Hiberno-Scottish Mission - After Columbanus (8th To 13th C.)

After Columbanus (8th To 13th C.)

Hiberno-Scottish activity in Europe gradually declined after the death of Columbanus. There were monastic foundations in Anglo-Saxon Britain, the first in about 630 at "Cnobheresburg", an unknown place in East Anglia, possibly Burgh Castle, mentioned by Bede. Others were Malmesbury Abbey, perhaps Bosham, and Glastonbury Abbey had strong Irish links, if already in existence before they arrived. The profile of Iona declined, and from 698 until the reign of Charlemagne in the 770s, the Hiberno-Scottish efforts in the Frankish Empire were continued by the Anglo-Saxon mission. See: Germanic Christianity.
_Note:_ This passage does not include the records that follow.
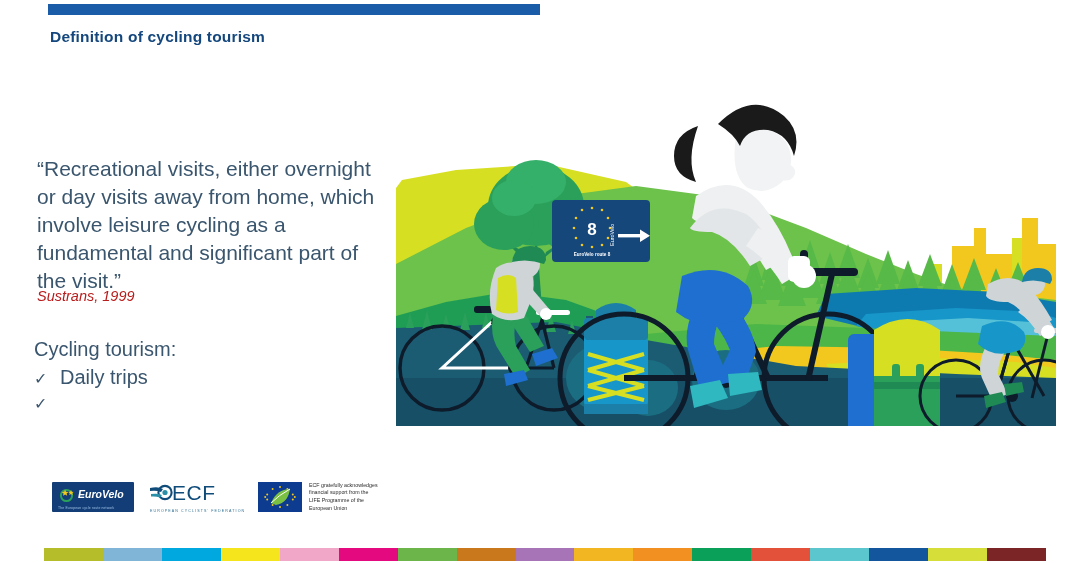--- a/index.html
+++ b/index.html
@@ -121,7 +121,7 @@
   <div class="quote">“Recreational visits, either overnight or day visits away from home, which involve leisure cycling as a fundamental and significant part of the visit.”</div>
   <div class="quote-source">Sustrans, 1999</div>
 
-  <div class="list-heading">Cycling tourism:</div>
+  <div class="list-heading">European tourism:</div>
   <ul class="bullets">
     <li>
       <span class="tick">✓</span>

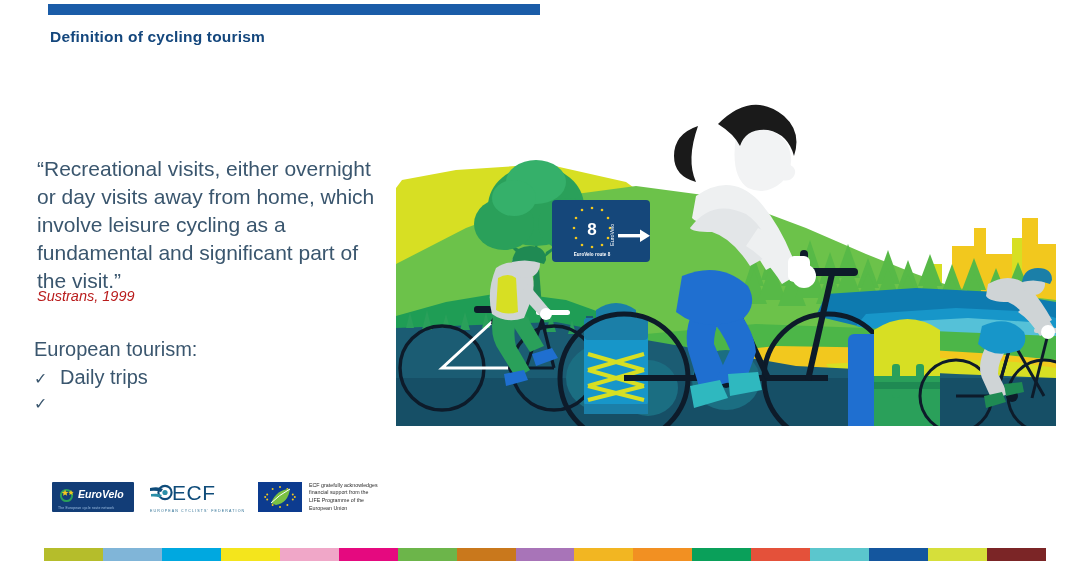--- a/index.html
+++ b/index.html
@@ -125,7 +125,7 @@
   <ul class="bullets">
     <li>
       <span class="tick">✓</span>
-      <span>Daily trips</span>
+      <span>Union trips</span>
     </li>
     <li>
       <span class="tick">✓</span>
Irish monks known as Papar are said to have been present in Iceland before its settlement from 874 AD onwards by the Norse. The oldest source mentioning the existence of the Papar was written in the Íslendingabók (Book of the Icelanders), between 1122 and 1133. Such figures are also mentioned in the Icelandic Landnámabók (the Book of Settlements) which states that the Norse found Irish priests, with bells and crosiers, at Iceland at the time of their arrival. The surviving versions of Landnámabók date from the second half of the 13th century or a little later, though it has been suggested that it was composed in an early form by Ari Þorgilsson (1067–1148).

Among the Irish monks who were active in Central Europe were two particularly important theologians, Marianus Scotus and Johannes Scotus Eriugena. Legends surrounding Hiberno-Scottish foundations are recorded in a Middle High German text known as Charlemagne and the Scottish Saints (BL Harley 3971).

The rule of St. Columbanus, which was originally followed in most of these monasteries, was soon superseded by that of St. Benedict. Later Gaelic missionaries, founded Honau in Baden (about 721), Murbach in Upper Alsace (about 727), Altomünster in Upper Bavaria (about 749), while other Gaelic monks restored St. Michel in Thiérache (940), Walsort near Namur (945), and, at Cologne, the Monasteries of St. Clement (about 953), St. Martin (about 980), St. Symphorian (about 990), and St. Pantaléon (1042).

Towards the end of the 11th and in the 12th century, a number of Schottenklöster, intended for Scottish and Irish monks exclusively, sprang up in Germany. About 1072, three Scottish monks, Marianus, Iohannus, and Candidus, took up their abode at the little Church of Weih-St-Peter at Ratisbon. Their number soon increased and a larger monastery was built for them (about 1090) by Burgrave Otto of Ratisbon and his brother Henry. This became the famous Scottish Monastery of St. Jacob at Ratisbon, the mother-house of a series of other Schottenklöster. It founded the Abbeys of St. Jacob at Würzburg (about 1134), St. Aegidius at Nuremberg (1140), St. Jacob at Constance (1142), Our Blessed Lady at Vienna (1158), St. Nicolas at Memmingen (1168), Holy Cross at Eichstätt (1194), and the Priory of Kelheim (1231). These, together with the Abbey of St. Jacob at Erfurt (1036), and the Priory of Weih-St-Peter at Ratisbon formed the famous congregation of the German Schottenklöster which was erected by Innocent III in 1215, with the Abbot of St. Jacob at Ratisbon as abbot-general.